How brands can make lasting impressions
A new ad from Gillette underscores the influence and power that strong consumer packaged goods (CPG) brands have not just in consumer’s lives but also in their personal identities.
Gillette, the razor brand from Procter & Gamble, has generated intense reactions (positive and negative) on social media after launching a new promotional campaign taking aim at "toxic masculinity." With the campaign, Gillette seems to be weighing in on the #MeToo movement, culture and politics.
“Gillette believes in the best in men,” said Gary Coombe, president of P&G Global Grooming. “By holding each other accountable, eliminating excuses for bad behavior and supporting a new generation working toward their personal ‘best,’ we can help create positive change that will matter for years to come.”
In the two-minute advertisement, Gillette tells men to “say the right thing” and “act the right way.” The ad plays on the company’s slogan, "The best a man can get,” replacing it with, "The best men can be.” It portrays a montage of male bullying, harassment and sexist behavior and men stepping in to intervene to stop the behavior.
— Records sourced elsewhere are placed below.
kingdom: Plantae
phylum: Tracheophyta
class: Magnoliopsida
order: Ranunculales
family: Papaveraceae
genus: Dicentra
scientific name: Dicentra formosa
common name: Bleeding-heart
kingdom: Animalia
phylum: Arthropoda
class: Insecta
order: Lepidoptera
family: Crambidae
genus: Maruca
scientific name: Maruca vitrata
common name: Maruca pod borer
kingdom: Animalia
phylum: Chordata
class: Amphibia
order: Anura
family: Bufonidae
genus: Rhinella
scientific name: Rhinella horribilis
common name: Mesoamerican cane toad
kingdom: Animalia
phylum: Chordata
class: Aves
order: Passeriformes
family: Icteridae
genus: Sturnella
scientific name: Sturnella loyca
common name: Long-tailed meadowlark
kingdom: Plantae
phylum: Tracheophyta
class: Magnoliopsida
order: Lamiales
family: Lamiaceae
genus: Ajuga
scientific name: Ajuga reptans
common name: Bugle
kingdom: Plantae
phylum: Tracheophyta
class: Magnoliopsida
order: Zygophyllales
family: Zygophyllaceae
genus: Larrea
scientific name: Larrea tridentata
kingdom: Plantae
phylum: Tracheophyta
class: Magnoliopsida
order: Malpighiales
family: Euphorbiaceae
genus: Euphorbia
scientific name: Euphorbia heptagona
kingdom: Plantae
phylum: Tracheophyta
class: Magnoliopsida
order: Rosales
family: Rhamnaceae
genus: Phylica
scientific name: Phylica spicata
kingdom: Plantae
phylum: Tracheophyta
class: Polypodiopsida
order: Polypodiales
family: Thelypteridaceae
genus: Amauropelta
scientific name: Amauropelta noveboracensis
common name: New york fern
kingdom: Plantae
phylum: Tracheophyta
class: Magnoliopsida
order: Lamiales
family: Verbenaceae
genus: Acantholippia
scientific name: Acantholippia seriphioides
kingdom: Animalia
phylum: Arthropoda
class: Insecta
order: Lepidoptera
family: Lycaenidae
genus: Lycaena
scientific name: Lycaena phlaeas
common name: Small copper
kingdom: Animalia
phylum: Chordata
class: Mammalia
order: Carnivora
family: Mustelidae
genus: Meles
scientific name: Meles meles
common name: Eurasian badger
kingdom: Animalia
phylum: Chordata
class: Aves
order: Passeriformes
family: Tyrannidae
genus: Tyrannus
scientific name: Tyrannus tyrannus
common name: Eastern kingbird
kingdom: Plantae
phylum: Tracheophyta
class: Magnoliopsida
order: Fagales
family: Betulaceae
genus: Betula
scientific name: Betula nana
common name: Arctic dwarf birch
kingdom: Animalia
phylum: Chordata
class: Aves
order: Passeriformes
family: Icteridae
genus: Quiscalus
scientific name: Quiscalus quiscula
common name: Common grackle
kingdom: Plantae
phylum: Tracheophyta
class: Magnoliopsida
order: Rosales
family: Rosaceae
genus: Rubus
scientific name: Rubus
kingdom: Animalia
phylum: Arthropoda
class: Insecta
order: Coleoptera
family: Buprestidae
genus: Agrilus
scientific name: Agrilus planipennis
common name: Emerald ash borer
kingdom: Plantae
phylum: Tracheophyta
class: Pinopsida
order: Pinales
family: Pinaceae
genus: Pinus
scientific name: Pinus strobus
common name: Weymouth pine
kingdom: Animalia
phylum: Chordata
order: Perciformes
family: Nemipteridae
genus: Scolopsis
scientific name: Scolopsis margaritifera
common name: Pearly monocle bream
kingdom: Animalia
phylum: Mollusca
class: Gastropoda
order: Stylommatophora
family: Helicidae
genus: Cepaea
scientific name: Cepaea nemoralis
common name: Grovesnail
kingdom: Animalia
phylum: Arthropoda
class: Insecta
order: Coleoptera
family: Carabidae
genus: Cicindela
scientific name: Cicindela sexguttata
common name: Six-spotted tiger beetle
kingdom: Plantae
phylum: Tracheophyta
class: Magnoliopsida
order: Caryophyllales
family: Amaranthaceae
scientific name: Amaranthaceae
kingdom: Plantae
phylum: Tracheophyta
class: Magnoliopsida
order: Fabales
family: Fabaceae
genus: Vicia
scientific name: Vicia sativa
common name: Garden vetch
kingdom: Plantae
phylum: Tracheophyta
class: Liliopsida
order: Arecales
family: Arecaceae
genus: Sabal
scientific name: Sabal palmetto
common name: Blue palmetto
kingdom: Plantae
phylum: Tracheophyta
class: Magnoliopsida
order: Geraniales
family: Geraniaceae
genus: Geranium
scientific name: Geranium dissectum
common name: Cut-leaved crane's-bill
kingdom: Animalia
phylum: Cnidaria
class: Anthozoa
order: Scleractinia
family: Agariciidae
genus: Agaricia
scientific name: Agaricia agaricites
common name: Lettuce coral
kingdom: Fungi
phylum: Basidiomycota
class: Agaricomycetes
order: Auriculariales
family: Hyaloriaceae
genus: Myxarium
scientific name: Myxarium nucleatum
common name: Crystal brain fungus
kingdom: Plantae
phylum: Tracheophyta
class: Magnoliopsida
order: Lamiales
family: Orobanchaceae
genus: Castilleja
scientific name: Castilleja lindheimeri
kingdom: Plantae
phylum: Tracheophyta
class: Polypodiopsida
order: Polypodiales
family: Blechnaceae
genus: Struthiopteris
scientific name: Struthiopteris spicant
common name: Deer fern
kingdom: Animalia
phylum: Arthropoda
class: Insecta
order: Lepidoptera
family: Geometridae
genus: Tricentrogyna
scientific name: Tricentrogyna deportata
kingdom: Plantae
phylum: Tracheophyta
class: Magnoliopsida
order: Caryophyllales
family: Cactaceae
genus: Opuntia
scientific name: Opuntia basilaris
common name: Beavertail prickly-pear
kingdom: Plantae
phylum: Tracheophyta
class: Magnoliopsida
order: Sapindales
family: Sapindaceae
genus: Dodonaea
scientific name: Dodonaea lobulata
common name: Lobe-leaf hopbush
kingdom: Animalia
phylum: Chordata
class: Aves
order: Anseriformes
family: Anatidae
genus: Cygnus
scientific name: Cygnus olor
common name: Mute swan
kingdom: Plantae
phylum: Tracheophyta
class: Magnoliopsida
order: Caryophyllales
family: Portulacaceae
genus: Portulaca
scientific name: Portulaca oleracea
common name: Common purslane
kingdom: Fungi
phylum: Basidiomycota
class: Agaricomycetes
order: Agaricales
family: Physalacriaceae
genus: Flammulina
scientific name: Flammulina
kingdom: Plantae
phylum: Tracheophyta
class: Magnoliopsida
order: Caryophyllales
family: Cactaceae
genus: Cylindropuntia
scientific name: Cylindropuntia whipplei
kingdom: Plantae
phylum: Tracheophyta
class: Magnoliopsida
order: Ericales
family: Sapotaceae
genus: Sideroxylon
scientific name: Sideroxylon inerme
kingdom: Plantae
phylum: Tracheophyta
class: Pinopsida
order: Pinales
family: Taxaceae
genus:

The campaign shows how CPG brands can have a tremendous influence on society, whether the reaction from consumers is negative or positive. It’s an example of a piece of creative work in the CPG industry that is engendering tremendous discussion and feedback from consumers. And that’s always the goal of any marketing plan, whether you are a national brand or a store brand. To wit, the ad has more than 14 million views on YouTube after only a couple of days of being online.
The campaign also offers lessons in what private brands can do when it comes to sparking conversation around timely topics that matter to consumers, whether the subject is sexism, body positivity or sustainability.
In addition to debuting the ad, Gillette is also donating $1 million per year for the next three years to non-profit organizations executing programs in the U.S. designed to help men of all ages achieve their personal “best.”
The ad seems to be a win for Gillette and a master class in marketing for CPG brands, no matter how many men promise to throw away their razors in protest.